→ **Exercise tasks**:
**A.** Answer these questions from the abstract on semiconductor component mounting, one line each, marked the same way:
(i) What recent trends on printed circuit boards or substrates does the abstract cite?
(ii) What connects the land terminals with the area terminals?
(iii) How are the land terminals arranged on the printed circuit board or substrate?
**B.** Translate this sentence from the abstract on semiconductor component mounting into Spanish: "A semiconductor component for mounting has area terminals comprised of area terminals mounted on the outer circumferential side and area terminals mounted on the inner circumferential side of the board."
**C.** Proceed with the abstract on semiconductor component mounting, writing on from its final sentence.

Semiconductor part for component mounting, mounting structure and mounting method

Abstract

A semiconductor part for component mounting, a mounting structure and a mounting method providing ample surplus wiring pitch and width between terminals in order to improve the strength of the connection with the printed circuit board in view of the recent trends towards a greater number of pins and greater component mounting density on printed circuit boards or substrates. A semiconductor component for mounting has area terminals comprised of area terminals mounted on the outer circumferential side and area terminals mounted on the inner circumferential side of the board. The area terminals on the outer circumferential side of the board are arranged with a larger pitch and or diameter than the area terminals on the inner circumferential side. A mounting method and mounting structure having land terminals arrayed on a printed circuit board or substrate with the same arrangement as the area terminals of the semiconductor component, and the land terminals are connected with the area terminals by a conductive bonding agent.

→ **Records**:

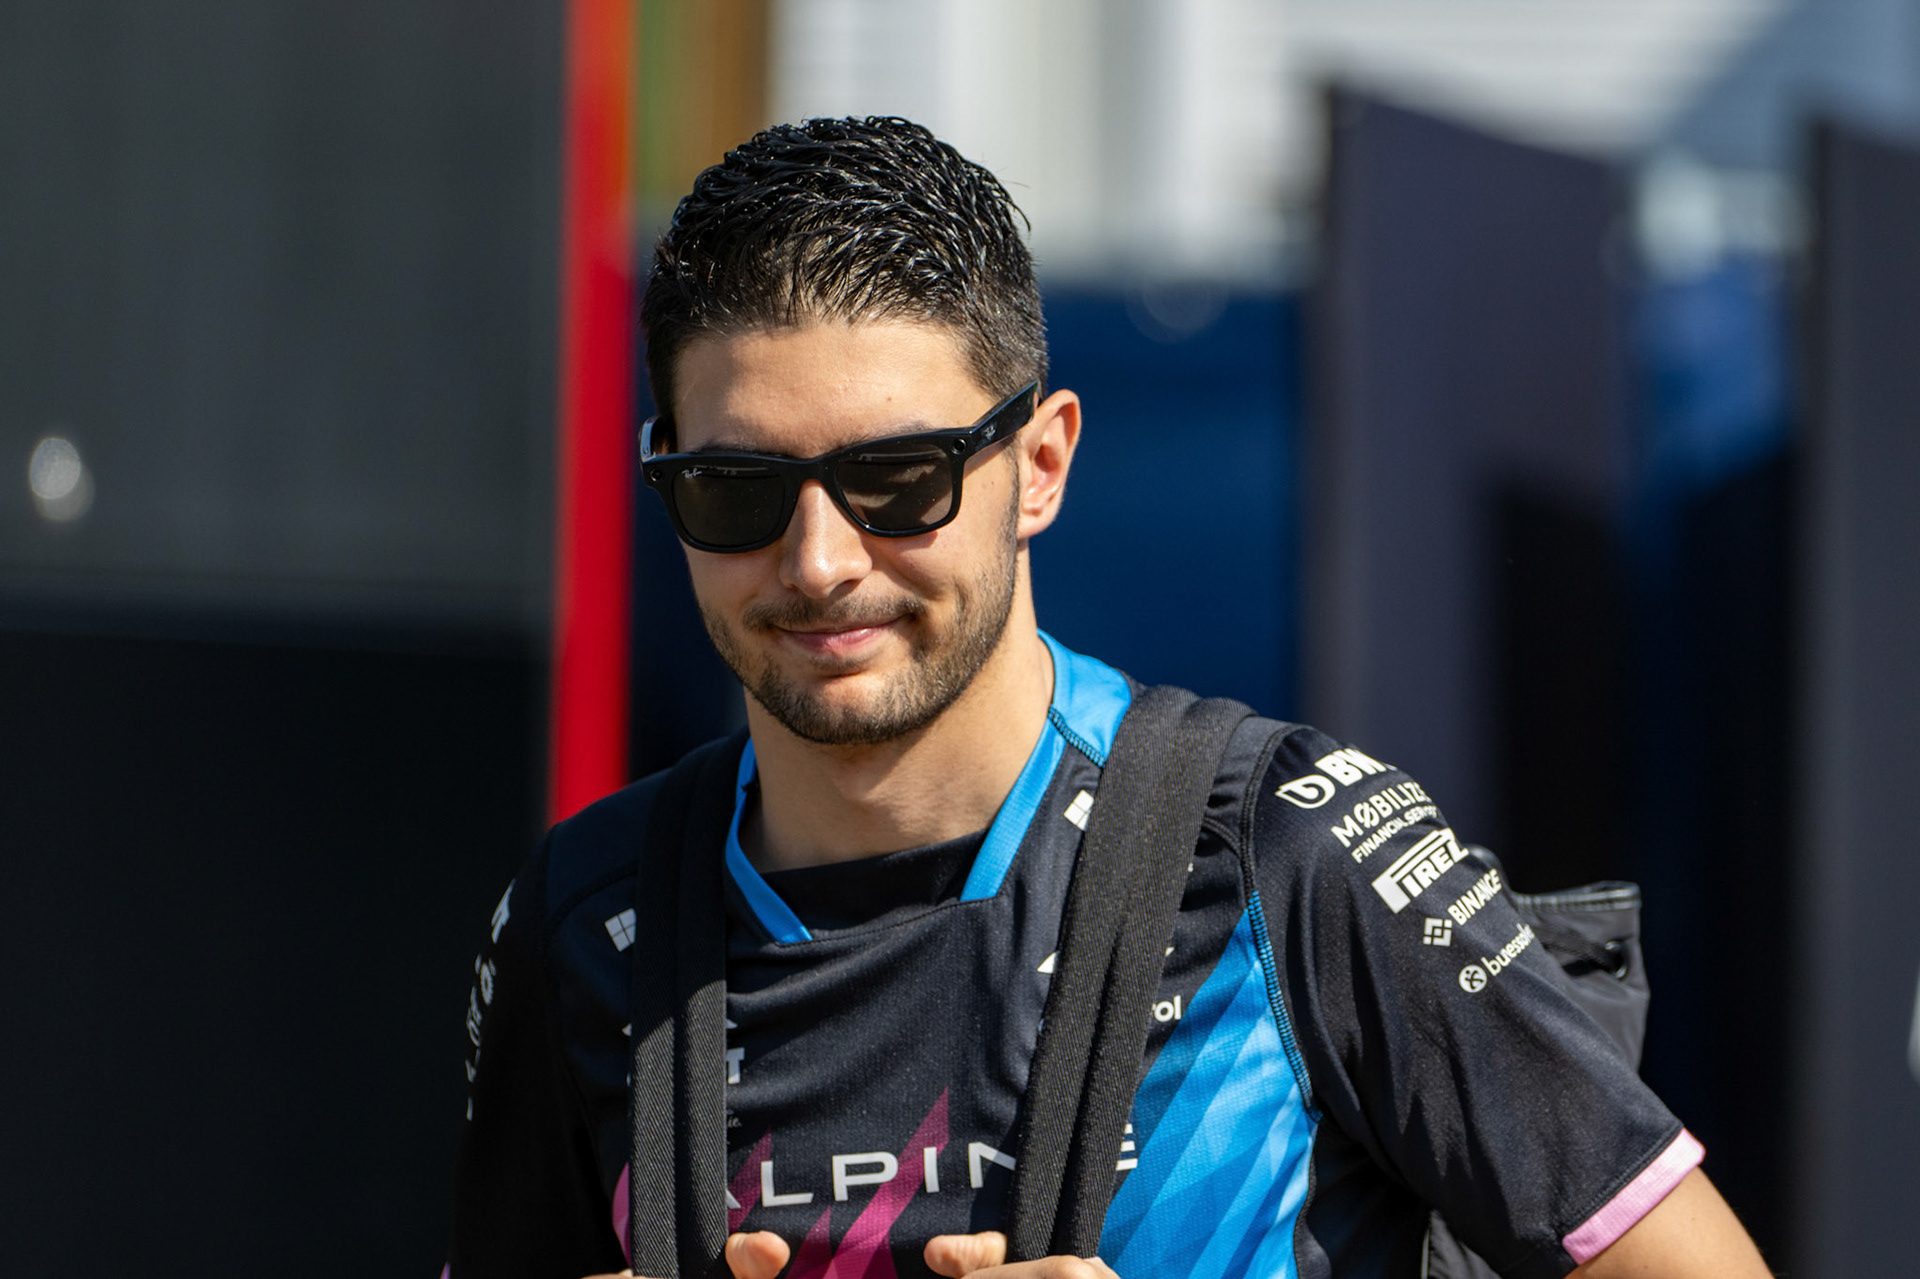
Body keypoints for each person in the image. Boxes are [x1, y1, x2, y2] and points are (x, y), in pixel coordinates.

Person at [444, 116, 1770, 1279]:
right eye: (735, 489)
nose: (820, 561)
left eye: (898, 479)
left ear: (1041, 464)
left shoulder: (1292, 856)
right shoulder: (586, 918)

→ **Numbered answers**:
**A.**
(i) A greater number of pins and greater component mounting density.
(ii) A conductive bonding agent.
(iii) In the same arrangement as the area terminals of the semiconductor component.

**B.** Un componente semiconductor para montaje tiene terminales de área compuestos por terminales de área montados en el lado circunferencial exterior y terminales de área montados en el lado circunferencial interior de la placa.

**C.**
Description

BACKGROUND OF THE INVENTION

1. Field of the Invention

The present invention relates to a semiconductor part for component mounting, a mounting structure and a mounting method.

2. Description of Related Art

Strong demands have been made in recent years for portable electronic equipment such as digital cameras, digital portable telephones and notebook type personal computers that are thinner, are more compact and have lighter weight. Therefore, to what extent the surface mounting density of the semiconductor components used in the above devices can be increased has become an important technical issue.

To cope with this trend, the development of compact CSP (chip scale packages) typified by packaged ICs such as QFPs has progressed and some compact chip scale packages are now available.

These chip scale packages (CSP) incidentally, as can be seen from their other name of FP-BGA (Fine Pitch BGA) are designed for a compact BGA (Ball Grid Array) and their connection pin (hereafter called area terminals) array usually have an 0.8 mm pitch (BGA pitch is 1.27 mm.).

However, to cope with semiconductor LSI chips having higher density and more functions, the scope of the area terminal layout has shown a tend to continually increase and even the size of supposedly small CSP (chip scale packages) are becoming larger.

In order to allow these semiconductor LSI chips to handle a higher component mounting density by accommodating more pins, an even finer pitch is required in the area terminal array.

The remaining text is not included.